Они постояли молча. Потом он спохватился.
– Пойдем. Мне пора.
– Иди, – сказала Вера. – Я приберу тут, у тебя. Считай, что я тебя поцеловала.
– Не улыбайся другим, – серьезно попросил он.
– Буду, – сказала она. – Не могу иначе. Но ты знай, что каждая улыбка все равно будет для тебя.
– Дайте сигарету, инспектор, – сказал Карский. – Если не жалко.
– Конечно, жалко, – ворчливо молвил Петров. – Мне их сюда не доставляют.
Он вытащил сигарету и протянул Карскому.
– Спасибо.
Инспектор секунду глядел на него.
– Когда приговор? – спросил он. – Сегодня?
– Сейчас, – сказал администратор, не удивившись слову.
Программа была составлена и введена. Все получило оценку в числах: мысли, чувства, потребности. Машина работала с утра, и примерно через полчаса результат должен был появиться на широкой ленте печатающего устройства.
– Да, – повторил администратор, энергично и неумело раскуривая сигарету. – Сейчас.
Он чувствовал, как дрожат руки, и старался унять дрожь.
– Не бойтесь, – посоветовал инспектор. – Чуть раньше, чуть позже – конец, один.
– Слишком мрачно, – пробормотал администратор, пытаясь улыбнуться. – Почему?
– Да вот, – пояснил инспектор, – сигареты кончаются.
– А-а, – протянул Карский и вышел.
Сигареты кончаются, подумал инспектор. И еще – нечего делать. Пока была работа, все шло хорошо. Администратор Карский, для охраны и сопровождения которого был послан инспектор Петров, вступил наконец в должность. Правда, не на Земле – но это от Петрова не зависело, все, что мог, он сделал. Заодно был изолирован Нарев. И хотя Петров испытывал к нему симпатию, он чувствовал удовлетворение от того, что Службе Спокойствия не пришлось бы краснеть за своего представителя в этом мирке.
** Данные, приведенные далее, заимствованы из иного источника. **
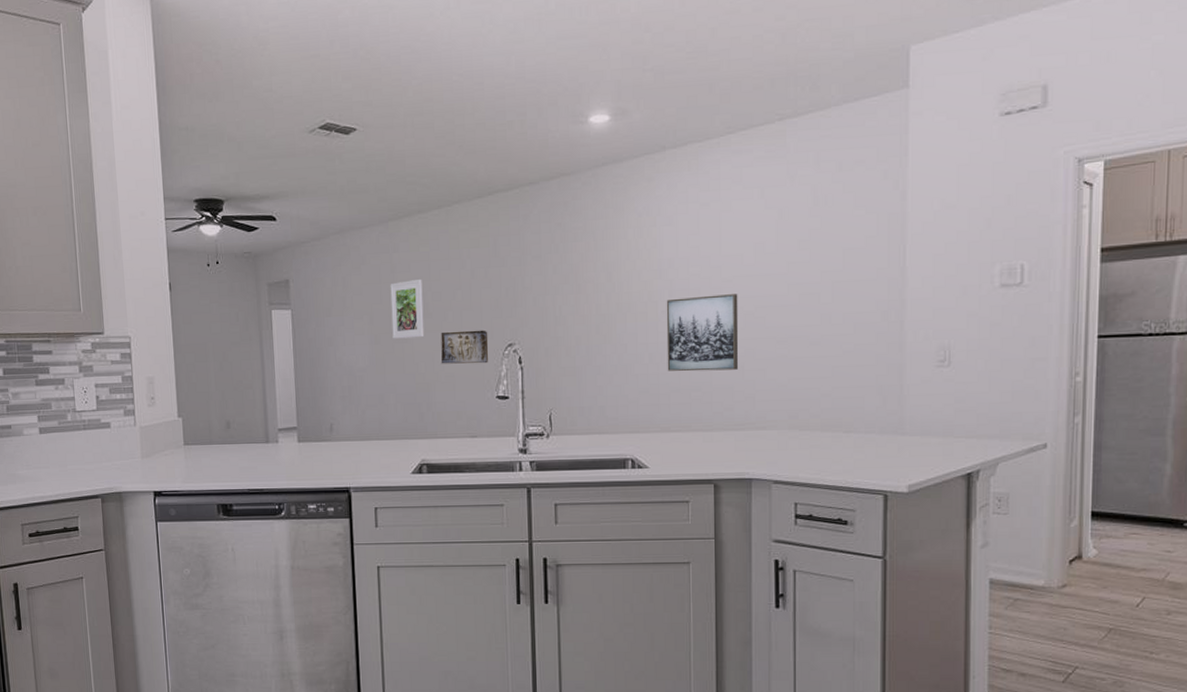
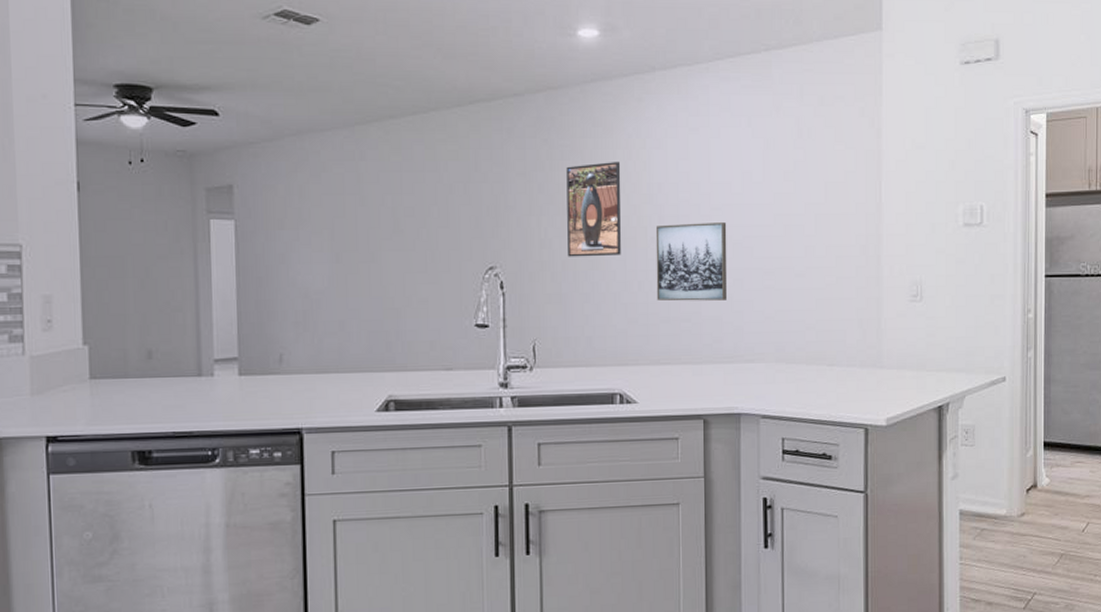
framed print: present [390,280,425,339] -> none [355,192,394,258]
relief sculpture: present [441,330,489,364] -> none [412,251,467,288]
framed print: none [579,240,632,333] -> present [566,162,621,257]

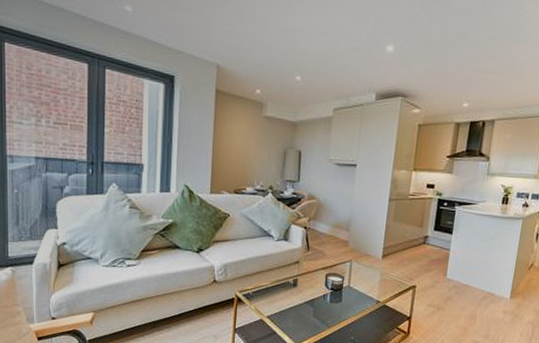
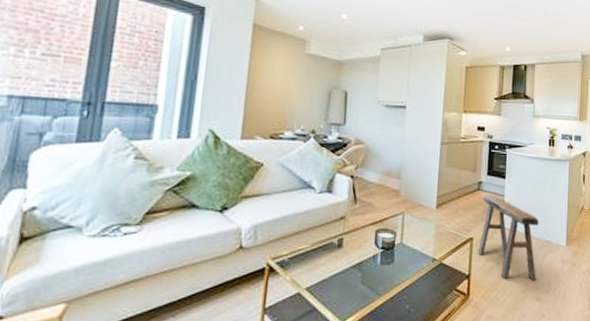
stool: none [419,248,484,327] -> present [478,195,539,281]

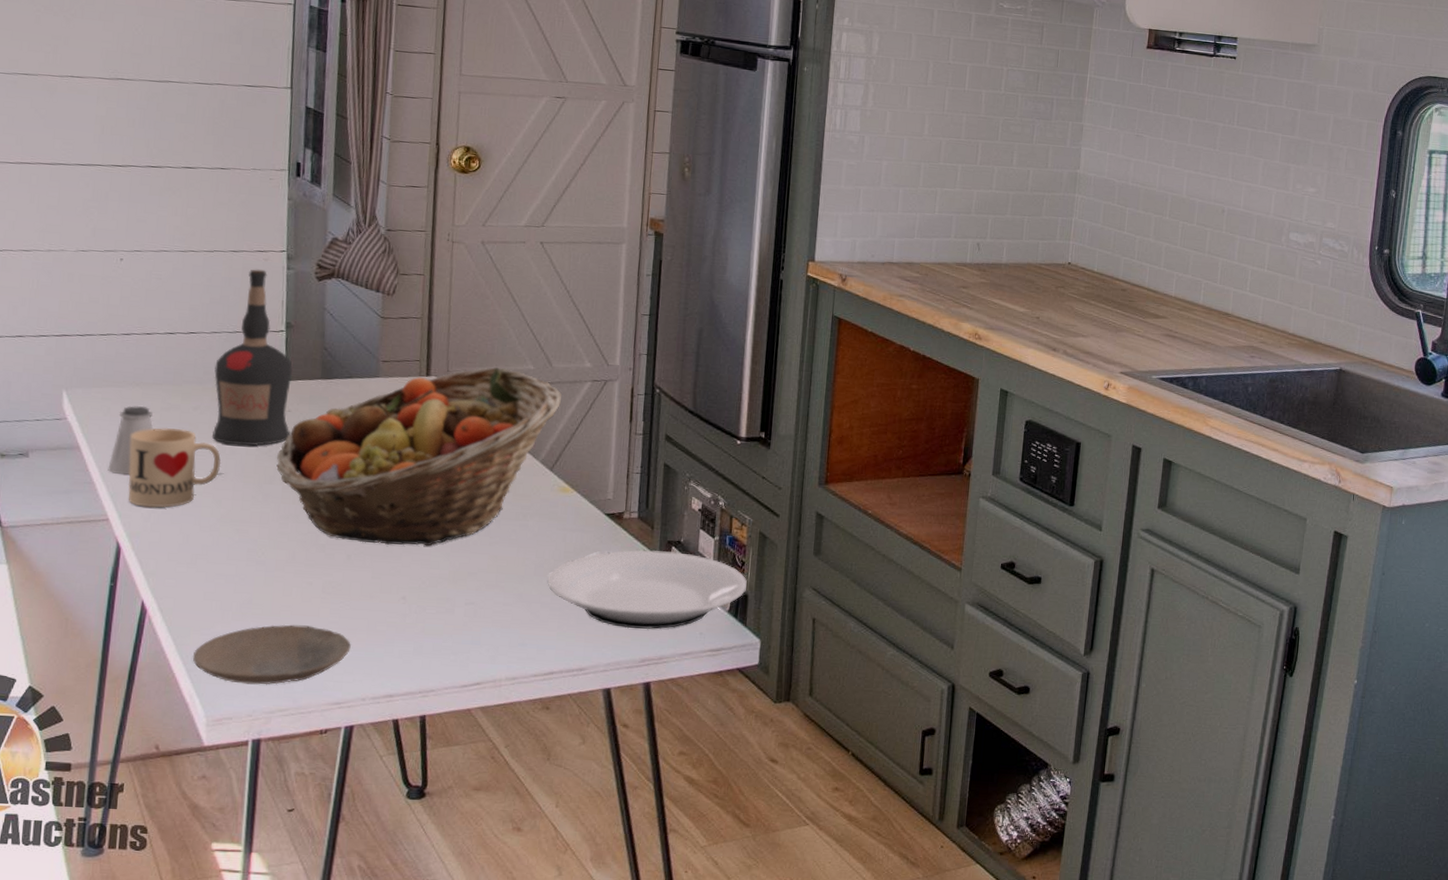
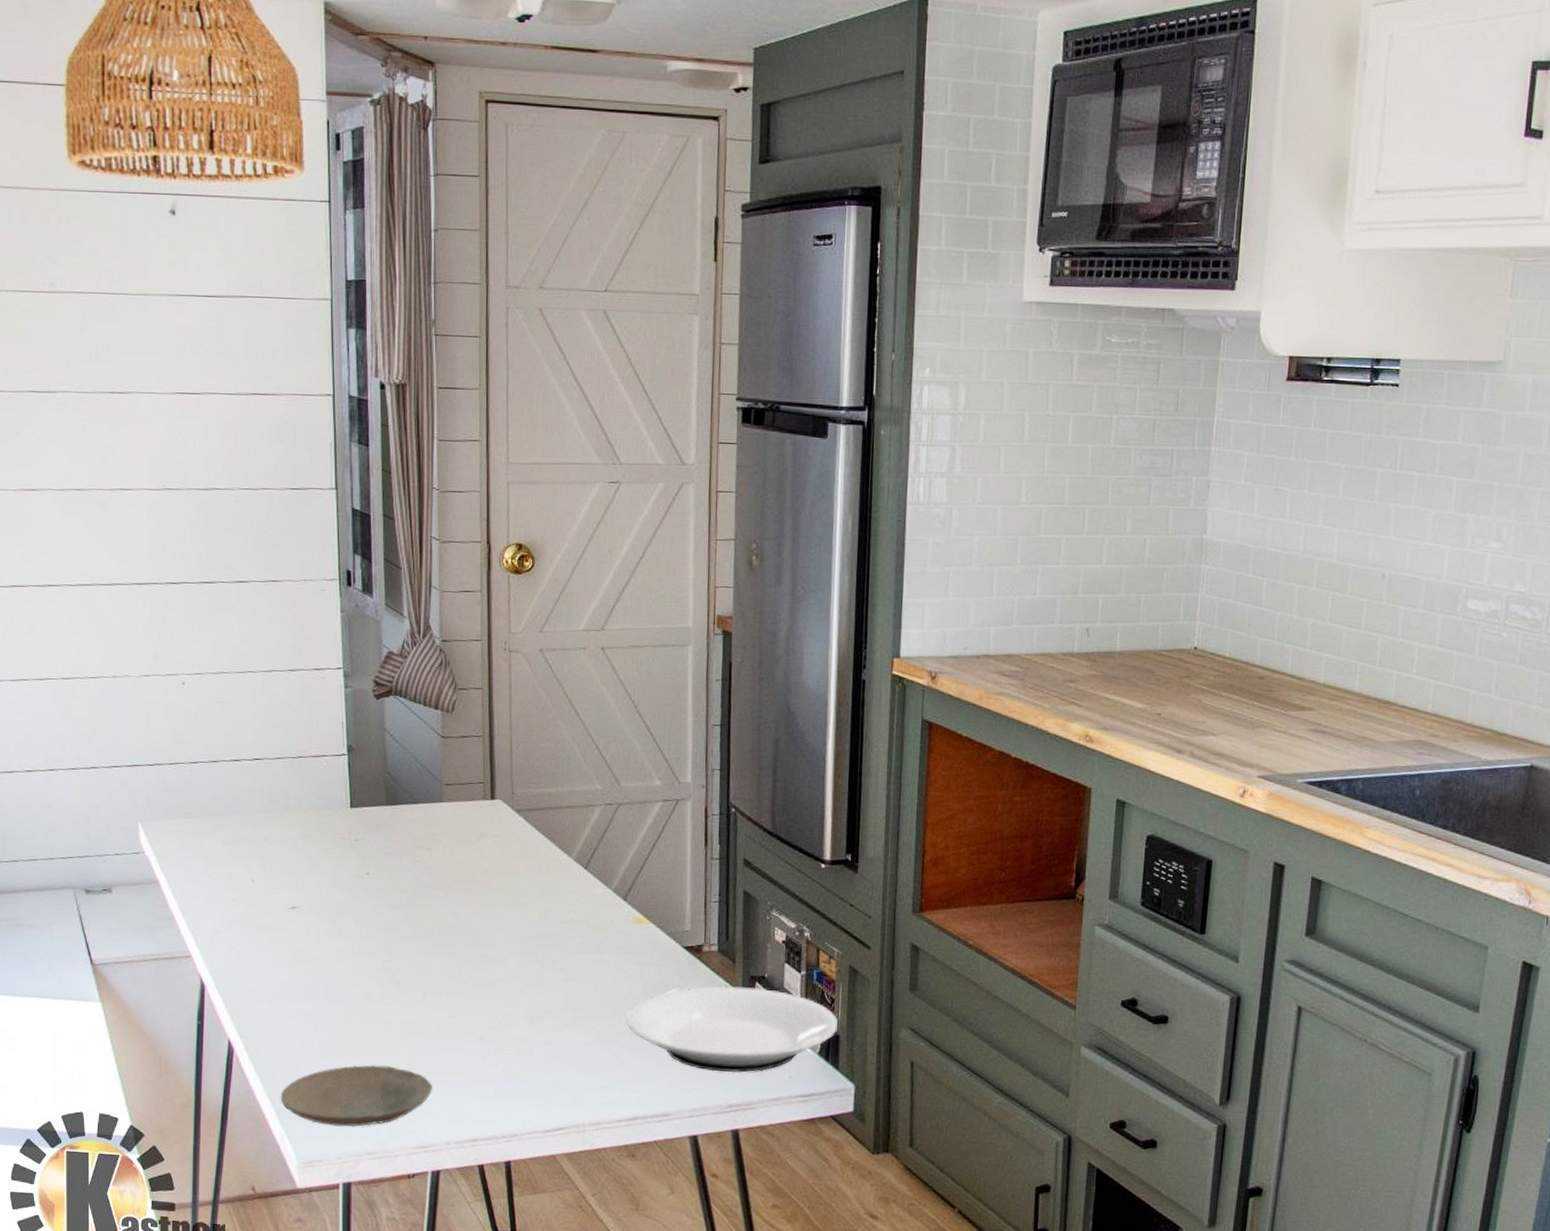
saltshaker: present [108,405,154,476] -> none [186,837,227,911]
mug: present [128,428,221,508] -> none [205,860,294,944]
liquor bottle: present [211,269,293,446] -> none [281,688,359,878]
fruit basket: present [276,367,562,546] -> none [348,788,631,983]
Работа кончилась. Законы тоже были созданы, Что оставалось? Думать о себе? О жене? О смерти, которой не избежать?
Петров чувствовал, как жизнь ускользает от него. Он принадлежал к тем, может, счастливым, а может – и несчастным людям, чьи потребности невелики, кто быстро добивается для себя того, чего хочет, и в дальнейшем думает уже не о своих интересах, но об интересах тех людей, с которыми или ради которых работает. В работе Петрова интересовали не те перспективы, которые она открывала для него, а само ее течение, процесс: так играют порой не ради выигрыша – ради игры. Теперь, закончив свои дела, он почувствовал вдруг, как исчезает опора в жизни – последняя опора, потому что предпоследней он лишился еще раньше; предпоследней была жена, которая сейчас наверняка была уже не его женой, а еще чьей-то, и думать об этом Петрову было тяжело.
Легче, чем другие, он встречал мысль о смерти. Он был здесь старшим по возрасту, и казалось естественным, что и умрет он раньше остальных. Но он знал, что никогда не сможет сам прервать свою жизнь: не такова была его мораль.